- _BRIEF_
What lines of the data below hold the string "DCode"? Copy each one.

- _EXERCISE INPUT_
# # # #
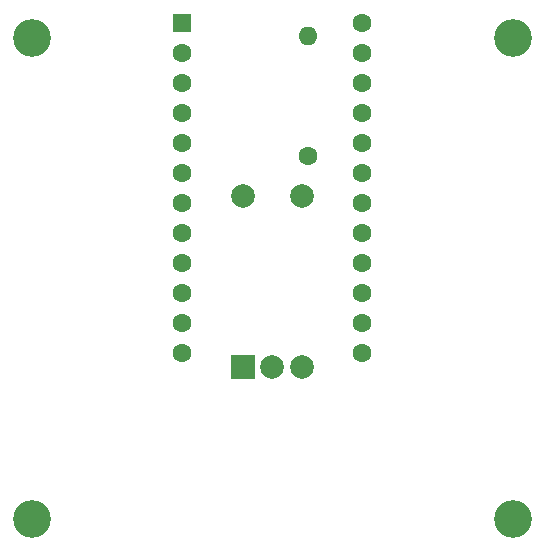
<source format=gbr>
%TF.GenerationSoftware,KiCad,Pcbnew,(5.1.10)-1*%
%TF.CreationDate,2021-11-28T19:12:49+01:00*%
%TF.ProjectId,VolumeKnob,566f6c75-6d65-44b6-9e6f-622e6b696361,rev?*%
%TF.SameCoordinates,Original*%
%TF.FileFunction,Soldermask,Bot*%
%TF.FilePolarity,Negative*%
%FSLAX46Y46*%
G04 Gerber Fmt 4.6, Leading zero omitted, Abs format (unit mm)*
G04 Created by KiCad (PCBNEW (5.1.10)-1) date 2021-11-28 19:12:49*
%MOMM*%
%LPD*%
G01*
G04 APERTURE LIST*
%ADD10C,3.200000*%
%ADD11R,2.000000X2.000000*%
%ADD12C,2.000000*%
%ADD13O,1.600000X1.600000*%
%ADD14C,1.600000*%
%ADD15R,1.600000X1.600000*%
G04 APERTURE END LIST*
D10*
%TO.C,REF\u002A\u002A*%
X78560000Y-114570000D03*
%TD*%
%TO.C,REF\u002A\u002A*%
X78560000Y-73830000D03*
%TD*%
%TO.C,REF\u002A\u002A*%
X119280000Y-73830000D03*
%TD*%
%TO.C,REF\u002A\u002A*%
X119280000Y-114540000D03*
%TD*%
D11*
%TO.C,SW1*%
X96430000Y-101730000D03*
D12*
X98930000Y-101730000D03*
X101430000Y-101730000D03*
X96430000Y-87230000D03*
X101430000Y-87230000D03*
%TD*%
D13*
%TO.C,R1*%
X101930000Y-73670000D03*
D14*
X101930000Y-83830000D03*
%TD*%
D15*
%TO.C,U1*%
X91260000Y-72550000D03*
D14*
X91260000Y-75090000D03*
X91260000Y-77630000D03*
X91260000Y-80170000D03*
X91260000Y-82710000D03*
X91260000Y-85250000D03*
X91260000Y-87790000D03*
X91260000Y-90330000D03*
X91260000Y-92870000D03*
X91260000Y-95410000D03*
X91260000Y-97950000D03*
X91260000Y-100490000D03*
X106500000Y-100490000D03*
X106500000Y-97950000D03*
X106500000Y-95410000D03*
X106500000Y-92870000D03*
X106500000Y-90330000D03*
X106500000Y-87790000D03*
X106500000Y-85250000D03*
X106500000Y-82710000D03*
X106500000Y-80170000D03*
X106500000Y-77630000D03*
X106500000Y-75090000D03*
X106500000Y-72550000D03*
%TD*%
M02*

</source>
# # # #
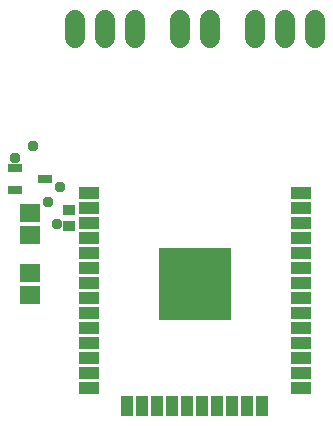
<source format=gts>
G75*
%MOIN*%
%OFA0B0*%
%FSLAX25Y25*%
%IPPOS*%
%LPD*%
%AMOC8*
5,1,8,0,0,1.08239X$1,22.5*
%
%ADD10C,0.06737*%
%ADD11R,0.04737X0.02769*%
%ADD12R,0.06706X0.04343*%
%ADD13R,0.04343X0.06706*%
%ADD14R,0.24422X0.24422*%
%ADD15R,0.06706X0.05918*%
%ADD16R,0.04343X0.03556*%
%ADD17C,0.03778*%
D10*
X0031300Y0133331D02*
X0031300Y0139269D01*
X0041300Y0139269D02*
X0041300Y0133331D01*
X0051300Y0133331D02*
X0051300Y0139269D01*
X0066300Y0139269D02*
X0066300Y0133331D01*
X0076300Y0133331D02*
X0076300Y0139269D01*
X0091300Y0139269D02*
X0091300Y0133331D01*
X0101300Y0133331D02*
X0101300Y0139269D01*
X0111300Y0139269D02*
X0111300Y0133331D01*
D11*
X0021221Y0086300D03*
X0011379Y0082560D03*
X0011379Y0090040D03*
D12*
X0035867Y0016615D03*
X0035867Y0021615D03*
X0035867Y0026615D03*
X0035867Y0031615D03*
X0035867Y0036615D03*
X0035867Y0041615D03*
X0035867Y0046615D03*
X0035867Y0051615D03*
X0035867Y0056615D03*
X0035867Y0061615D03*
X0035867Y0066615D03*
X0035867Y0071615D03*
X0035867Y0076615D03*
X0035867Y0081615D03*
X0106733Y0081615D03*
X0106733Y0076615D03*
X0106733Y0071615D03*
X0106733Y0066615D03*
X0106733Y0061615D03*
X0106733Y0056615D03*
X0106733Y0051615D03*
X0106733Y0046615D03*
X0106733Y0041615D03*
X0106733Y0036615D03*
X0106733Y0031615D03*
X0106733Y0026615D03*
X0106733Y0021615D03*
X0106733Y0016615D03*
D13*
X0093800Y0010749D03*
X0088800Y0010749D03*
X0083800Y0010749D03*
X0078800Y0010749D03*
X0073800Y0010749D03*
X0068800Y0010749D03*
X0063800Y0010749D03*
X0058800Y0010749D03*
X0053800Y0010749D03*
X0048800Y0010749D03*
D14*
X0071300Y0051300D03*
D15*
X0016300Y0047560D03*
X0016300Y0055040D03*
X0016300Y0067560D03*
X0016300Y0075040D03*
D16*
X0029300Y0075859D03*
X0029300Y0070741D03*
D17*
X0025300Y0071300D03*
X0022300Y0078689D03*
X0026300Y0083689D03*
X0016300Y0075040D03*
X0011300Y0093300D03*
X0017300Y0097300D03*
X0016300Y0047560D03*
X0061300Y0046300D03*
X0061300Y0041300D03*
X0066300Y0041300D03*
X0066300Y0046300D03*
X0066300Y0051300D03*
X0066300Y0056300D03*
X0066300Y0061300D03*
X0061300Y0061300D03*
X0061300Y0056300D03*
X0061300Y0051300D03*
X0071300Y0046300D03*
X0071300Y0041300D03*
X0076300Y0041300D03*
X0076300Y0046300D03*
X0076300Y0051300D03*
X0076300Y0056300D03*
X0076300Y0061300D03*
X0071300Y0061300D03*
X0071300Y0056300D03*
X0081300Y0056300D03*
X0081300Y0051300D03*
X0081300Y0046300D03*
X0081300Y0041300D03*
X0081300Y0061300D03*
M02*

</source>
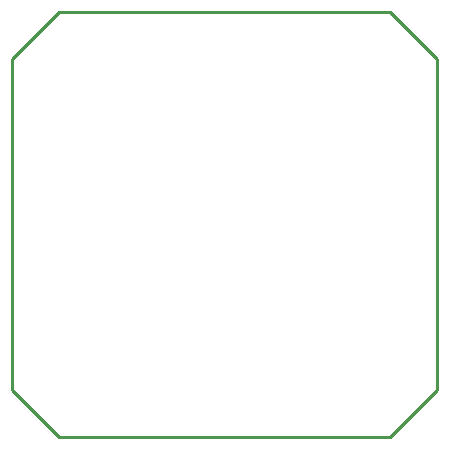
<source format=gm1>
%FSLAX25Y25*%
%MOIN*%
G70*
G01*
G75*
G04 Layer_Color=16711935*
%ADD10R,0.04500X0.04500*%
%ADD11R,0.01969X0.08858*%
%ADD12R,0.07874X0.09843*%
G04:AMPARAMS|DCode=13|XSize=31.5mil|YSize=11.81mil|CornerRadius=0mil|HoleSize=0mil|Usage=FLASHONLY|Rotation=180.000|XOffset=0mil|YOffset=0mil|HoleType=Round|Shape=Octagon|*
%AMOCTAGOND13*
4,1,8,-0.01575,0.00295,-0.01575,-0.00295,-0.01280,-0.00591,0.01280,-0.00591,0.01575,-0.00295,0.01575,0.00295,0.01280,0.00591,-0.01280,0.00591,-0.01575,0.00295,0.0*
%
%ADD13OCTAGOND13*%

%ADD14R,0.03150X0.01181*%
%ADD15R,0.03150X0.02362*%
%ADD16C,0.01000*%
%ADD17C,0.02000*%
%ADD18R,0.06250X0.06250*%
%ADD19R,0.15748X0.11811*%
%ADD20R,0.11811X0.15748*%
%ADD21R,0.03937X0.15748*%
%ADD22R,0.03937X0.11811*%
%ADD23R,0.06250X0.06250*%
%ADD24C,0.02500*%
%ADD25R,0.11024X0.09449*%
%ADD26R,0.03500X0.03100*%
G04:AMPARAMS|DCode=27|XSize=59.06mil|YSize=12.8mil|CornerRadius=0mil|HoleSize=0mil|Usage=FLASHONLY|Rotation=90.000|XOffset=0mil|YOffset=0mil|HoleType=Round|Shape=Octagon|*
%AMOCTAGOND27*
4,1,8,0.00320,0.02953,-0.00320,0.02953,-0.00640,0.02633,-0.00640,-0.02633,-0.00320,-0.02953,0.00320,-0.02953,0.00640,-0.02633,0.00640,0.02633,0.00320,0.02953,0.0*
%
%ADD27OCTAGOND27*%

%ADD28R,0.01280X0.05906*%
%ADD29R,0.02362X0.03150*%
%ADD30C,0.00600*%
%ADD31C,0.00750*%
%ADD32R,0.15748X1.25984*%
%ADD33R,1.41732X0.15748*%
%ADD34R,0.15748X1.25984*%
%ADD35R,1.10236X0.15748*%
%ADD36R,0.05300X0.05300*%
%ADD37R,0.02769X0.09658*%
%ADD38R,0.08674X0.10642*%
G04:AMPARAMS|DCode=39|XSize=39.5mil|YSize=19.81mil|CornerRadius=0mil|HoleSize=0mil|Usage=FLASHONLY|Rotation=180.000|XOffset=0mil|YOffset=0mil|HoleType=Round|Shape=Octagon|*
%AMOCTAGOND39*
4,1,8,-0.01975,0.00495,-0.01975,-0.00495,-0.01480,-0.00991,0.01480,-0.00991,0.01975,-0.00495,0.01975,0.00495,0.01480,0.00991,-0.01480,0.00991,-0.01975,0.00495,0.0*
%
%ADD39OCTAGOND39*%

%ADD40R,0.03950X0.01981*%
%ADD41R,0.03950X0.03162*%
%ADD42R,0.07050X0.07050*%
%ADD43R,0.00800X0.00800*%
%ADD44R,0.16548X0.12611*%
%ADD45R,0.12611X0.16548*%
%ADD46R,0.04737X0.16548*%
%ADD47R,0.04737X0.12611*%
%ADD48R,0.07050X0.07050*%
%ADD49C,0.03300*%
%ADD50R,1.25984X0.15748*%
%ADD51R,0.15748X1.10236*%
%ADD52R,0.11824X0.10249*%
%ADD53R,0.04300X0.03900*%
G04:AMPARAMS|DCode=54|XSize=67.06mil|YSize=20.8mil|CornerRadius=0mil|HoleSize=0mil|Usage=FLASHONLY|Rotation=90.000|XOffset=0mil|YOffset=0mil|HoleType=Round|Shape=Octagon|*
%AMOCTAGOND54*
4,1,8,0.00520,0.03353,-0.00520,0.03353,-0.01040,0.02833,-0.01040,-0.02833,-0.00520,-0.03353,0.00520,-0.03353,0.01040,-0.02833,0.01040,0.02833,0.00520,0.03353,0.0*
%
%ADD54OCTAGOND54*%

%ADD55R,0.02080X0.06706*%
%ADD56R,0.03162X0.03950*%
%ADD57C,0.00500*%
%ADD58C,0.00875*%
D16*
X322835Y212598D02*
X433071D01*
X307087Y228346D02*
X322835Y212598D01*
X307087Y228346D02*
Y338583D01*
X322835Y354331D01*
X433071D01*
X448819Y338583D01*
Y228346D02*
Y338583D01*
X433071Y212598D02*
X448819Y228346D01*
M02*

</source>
# # # #
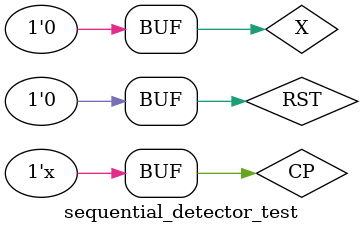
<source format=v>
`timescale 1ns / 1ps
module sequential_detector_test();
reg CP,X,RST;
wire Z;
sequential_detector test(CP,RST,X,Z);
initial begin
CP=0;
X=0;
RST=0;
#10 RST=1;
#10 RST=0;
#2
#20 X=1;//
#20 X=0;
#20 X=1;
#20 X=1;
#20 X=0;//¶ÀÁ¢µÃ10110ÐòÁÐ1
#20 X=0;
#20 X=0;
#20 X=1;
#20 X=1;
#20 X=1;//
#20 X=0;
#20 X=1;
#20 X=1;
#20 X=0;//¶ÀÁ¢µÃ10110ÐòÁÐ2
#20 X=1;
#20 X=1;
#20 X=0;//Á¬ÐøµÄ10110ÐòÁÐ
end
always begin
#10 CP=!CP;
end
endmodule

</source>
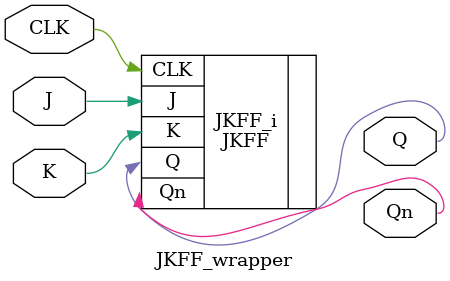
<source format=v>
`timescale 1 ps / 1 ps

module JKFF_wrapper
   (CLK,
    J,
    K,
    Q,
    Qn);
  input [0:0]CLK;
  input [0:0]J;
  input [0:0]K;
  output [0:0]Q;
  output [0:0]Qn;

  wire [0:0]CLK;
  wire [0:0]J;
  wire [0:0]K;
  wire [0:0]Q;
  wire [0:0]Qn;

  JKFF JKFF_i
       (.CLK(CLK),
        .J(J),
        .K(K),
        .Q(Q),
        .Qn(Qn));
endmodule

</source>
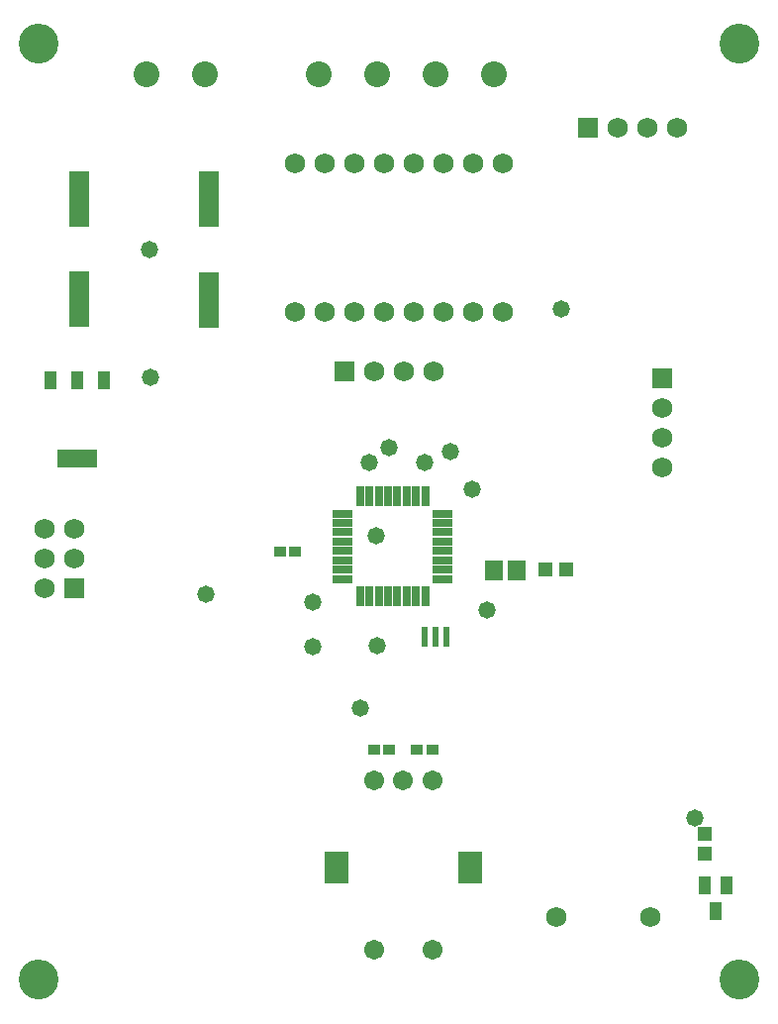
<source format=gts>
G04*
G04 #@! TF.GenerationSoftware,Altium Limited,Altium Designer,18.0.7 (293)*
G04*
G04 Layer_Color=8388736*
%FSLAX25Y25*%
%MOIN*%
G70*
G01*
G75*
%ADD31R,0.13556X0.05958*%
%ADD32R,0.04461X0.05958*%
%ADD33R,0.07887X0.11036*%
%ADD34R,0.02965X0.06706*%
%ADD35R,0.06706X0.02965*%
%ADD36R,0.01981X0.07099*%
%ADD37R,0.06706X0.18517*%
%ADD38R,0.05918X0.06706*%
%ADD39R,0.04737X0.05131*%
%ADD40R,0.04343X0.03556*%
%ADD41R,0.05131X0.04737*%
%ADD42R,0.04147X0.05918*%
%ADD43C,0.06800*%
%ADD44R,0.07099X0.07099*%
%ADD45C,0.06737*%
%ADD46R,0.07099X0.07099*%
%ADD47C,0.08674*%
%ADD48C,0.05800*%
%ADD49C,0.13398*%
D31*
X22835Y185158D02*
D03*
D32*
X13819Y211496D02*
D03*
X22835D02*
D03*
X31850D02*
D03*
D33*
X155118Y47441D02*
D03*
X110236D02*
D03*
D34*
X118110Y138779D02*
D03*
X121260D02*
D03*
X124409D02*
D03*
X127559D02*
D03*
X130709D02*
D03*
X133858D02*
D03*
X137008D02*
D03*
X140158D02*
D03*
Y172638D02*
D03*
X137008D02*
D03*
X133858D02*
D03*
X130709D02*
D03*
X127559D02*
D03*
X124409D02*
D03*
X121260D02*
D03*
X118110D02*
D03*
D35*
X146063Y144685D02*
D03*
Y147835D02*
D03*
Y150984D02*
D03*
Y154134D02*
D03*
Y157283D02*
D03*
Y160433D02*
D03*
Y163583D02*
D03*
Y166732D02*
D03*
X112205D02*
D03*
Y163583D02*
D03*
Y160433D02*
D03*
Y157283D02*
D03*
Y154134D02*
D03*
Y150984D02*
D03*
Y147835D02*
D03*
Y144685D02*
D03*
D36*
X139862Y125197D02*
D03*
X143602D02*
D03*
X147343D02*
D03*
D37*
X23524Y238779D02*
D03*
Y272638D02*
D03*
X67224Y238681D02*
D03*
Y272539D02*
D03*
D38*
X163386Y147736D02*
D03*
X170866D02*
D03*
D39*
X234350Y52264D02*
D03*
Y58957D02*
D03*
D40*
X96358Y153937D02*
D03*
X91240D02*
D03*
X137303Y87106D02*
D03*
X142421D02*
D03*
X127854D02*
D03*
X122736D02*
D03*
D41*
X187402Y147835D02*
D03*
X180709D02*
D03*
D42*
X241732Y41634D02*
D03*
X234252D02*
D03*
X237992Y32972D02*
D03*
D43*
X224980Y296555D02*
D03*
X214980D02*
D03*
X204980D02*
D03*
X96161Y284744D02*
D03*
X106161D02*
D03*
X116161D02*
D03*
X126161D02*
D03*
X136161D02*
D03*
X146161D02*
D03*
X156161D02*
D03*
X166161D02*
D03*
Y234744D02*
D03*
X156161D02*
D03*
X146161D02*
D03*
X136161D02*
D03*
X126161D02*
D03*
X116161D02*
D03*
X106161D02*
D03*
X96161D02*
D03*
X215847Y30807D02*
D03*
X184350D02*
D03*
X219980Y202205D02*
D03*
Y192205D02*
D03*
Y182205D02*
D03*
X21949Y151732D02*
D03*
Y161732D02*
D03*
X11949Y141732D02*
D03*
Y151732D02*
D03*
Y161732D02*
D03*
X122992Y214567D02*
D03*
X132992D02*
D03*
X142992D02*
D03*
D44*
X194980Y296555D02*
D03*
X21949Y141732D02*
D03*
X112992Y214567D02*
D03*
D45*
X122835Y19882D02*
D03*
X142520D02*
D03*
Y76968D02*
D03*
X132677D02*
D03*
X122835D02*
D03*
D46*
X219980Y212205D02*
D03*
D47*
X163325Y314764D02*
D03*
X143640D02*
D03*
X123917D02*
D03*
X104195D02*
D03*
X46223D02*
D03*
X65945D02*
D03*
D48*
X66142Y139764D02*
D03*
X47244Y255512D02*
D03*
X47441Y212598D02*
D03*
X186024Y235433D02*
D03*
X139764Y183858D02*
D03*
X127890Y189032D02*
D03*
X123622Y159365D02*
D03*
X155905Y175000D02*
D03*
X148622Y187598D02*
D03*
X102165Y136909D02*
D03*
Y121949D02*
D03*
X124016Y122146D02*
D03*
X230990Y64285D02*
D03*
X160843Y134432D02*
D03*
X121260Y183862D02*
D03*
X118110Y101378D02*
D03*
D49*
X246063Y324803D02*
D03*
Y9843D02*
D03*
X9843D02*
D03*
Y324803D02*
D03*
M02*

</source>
# # # #
- _OUTPUT_
G04:AMPARAMS|DCode=13|XSize=31.5mil|YSize=11.81mil|CornerRadius=0mil|HoleSize=0mil|Usage=FLASHONLY|Rotation=180.000|XOffset=0mil|YOffset=0mil|HoleType=Round|Shape=Octagon|*
G04:AMPARAMS|DCode=27|XSize=59.06mil|YSize=12.8mil|CornerRadius=0mil|HoleSize=0mil|Usage=FLASHONLY|Rotation=90.000|XOffset=0mil|YOffset=0mil|HoleType=Round|Shape=Octagon|*
G04:AMPARAMS|DCode=39|XSize=39.5mil|YSize=19.81mil|CornerRadius=0mil|HoleSize=0mil|Usage=FLASHONLY|Rotation=180.000|XOffset=0mil|YOffset=0mil|HoleType=Round|Shape=Octagon|*
G04:AMPARAMS|DCode=54|XSize=67.06mil|YSize=20.8mil|CornerRadius=0mil|HoleSize=0mil|Usage=FLASHONLY|Rotation=90.000|XOffset=0mil|YOffset=0mil|HoleType=Round|Shape=Octagon|*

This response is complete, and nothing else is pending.